Çin’in hala silah kontrolüne açık olduğuna inanmak için nedenler var. ABD-Çin nükleer diplomasisi için önemli bir adım, nükleer silahların sadece nükleer saldırıları caydırmak için olduğu ortak bir “tek amaç” beyanı olabilir. Bu, Washington’daki bazıları Tayvan çatışmasında Çin konvansiyonel askeri güçlerine karşı nükleer silahları kullanmayı savunuyor. Yine de Trump için en cesur ve adroit diplomatik manevrası, Çin’i “yarıya buluşmaya” teşvik etmek olabilir: Çin, Rusya ve ABD arasında her biri 1.000 savaş başlıklarında üçlü bir savaş başlığında koordine etmek ve benzeri görülmemiş bir üç yönlü nükleer silah yarışını önler.
Bu sert bir değişim olurdu, ancak Trump, bu haftanın Suriye’ye yaptırımları kaldırma ve Ahmed El-Sharaa ile tanışma kararının gösterdiği için siyasi ortodoksiyi önemsizleştirmeye istekli olduğunu gösterdi.
Tayvan sorunu da uzlaşma için olgunlaşmış ve bir ABD-Çin détente’yi güçlü bir şekilde geliştirecektir. Trump, uzlaşmayı zorlamak için doğru lider olabilir. Karşılıklı konaklama, Washington’un “bir Çin politikasına” daha yakın yapışmasını ve Tayvan’ın dış adalarında askeri danışman olarak çalışan ABD birliklerinin kaldırılmasını içerebilir. Buna karşılık, Pekin yakındaki güç dağıtımlarını hafifletebilir ve Tayvan’daki askeri egzersizlerinin temposunu yavaşlatabilir.
Tayvan’daki sıcaklığın düşürülmesinin başka yerlerde olumlu etkileri olacaktır. Washington, Tayvan çatışma senaryolarına bağlı bir birikim olan takımadalarda askeri güçler oluşturmaya daha fazla dikkat etmesi durumunda Çin-Filipinler sürtünmeleri azalabilir. Daha geniş bir Güney Çin Denizi anlaşması, hem ortak kaynak geliştirmeyi hem de askeri dağıtımlar üzerindeki karşılıklı sınırları kapsayabilir.
Aynı şekilde, diplomatik uzlaşmalar Kore Yarımadası gerginliklerini hafifletebilir. Seul’deki yeni bir hükümet, Trump ile Pyongyang’a yeni çıkışlarda çalışmayı tercih edebilir. Amerikan ve Çin diplomatları, Kuzey Kore’nin Rusya-Ukrayna Savaşı’na doğrudan katılımını sona erdirmek için birlikte çalışabilirken, Güney Kore’ye kendi nükleer silahlarını geliştirmesi gerekmediğine ortak olarak güvence verebilirler.

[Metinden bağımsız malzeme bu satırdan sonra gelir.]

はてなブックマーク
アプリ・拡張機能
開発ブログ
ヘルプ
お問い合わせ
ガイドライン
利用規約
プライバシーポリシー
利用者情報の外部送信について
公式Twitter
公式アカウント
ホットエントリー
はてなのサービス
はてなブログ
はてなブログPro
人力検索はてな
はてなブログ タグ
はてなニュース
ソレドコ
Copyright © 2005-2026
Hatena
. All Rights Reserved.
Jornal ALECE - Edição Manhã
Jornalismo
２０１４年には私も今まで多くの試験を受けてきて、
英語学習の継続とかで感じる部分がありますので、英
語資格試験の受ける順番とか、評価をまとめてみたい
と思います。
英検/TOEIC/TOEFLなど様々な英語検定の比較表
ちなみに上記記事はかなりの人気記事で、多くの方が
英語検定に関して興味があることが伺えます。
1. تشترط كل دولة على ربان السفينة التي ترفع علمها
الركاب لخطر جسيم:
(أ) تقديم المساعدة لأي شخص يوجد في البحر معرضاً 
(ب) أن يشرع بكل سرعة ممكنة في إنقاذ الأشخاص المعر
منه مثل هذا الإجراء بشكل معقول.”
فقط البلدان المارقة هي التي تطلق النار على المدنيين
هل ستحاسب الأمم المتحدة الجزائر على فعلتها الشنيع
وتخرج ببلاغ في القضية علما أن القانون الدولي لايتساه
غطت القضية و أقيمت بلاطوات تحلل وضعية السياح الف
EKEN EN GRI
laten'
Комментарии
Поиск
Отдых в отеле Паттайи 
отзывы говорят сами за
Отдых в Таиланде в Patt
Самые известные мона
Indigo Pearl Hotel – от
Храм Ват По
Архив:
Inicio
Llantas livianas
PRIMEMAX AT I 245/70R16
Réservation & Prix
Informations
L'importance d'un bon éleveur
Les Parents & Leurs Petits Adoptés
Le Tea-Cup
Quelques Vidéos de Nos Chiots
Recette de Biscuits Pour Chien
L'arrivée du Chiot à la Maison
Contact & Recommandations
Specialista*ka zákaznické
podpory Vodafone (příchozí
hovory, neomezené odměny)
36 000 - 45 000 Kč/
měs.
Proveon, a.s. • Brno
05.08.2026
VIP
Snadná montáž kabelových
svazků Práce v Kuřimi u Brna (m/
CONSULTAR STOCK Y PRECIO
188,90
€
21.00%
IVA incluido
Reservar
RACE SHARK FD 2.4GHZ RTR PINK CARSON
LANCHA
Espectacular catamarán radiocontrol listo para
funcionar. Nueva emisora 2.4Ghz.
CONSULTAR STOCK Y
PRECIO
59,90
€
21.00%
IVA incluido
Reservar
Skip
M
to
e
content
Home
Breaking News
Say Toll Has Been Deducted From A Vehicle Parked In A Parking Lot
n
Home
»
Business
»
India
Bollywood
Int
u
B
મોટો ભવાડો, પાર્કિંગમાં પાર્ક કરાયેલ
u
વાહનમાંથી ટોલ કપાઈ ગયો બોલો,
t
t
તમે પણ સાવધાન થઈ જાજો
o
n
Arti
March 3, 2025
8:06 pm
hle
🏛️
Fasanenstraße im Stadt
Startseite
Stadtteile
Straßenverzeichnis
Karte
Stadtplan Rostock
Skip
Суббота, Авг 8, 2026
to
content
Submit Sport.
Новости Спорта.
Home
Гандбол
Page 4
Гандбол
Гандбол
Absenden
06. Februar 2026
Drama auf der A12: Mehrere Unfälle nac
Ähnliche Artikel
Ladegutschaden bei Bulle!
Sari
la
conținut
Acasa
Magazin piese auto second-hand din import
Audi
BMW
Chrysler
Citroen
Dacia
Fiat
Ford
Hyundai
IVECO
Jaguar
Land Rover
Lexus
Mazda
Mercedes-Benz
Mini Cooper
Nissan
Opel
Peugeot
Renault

Başarılı bir Trump-XI toplantısı, her iki süper güç de diplomatik kazançlar talep etmesine, silahlı çatışmaları atmasına ve en önemlisi, konuşmaya ve problemleri çözmeye devam etmesine izin verecektir. Ancak çok uzun riskler, altın bir fırsat penceresini kapatmak ve gerilimlerin ilan etmesini sağlar.
Trump şimdi hareket ederse, koşullar olgunlaşırken, 21. yüzyıl ve ötesinde Amerikan barışını ve refahını güvence altına almaya yardımcı olabilir.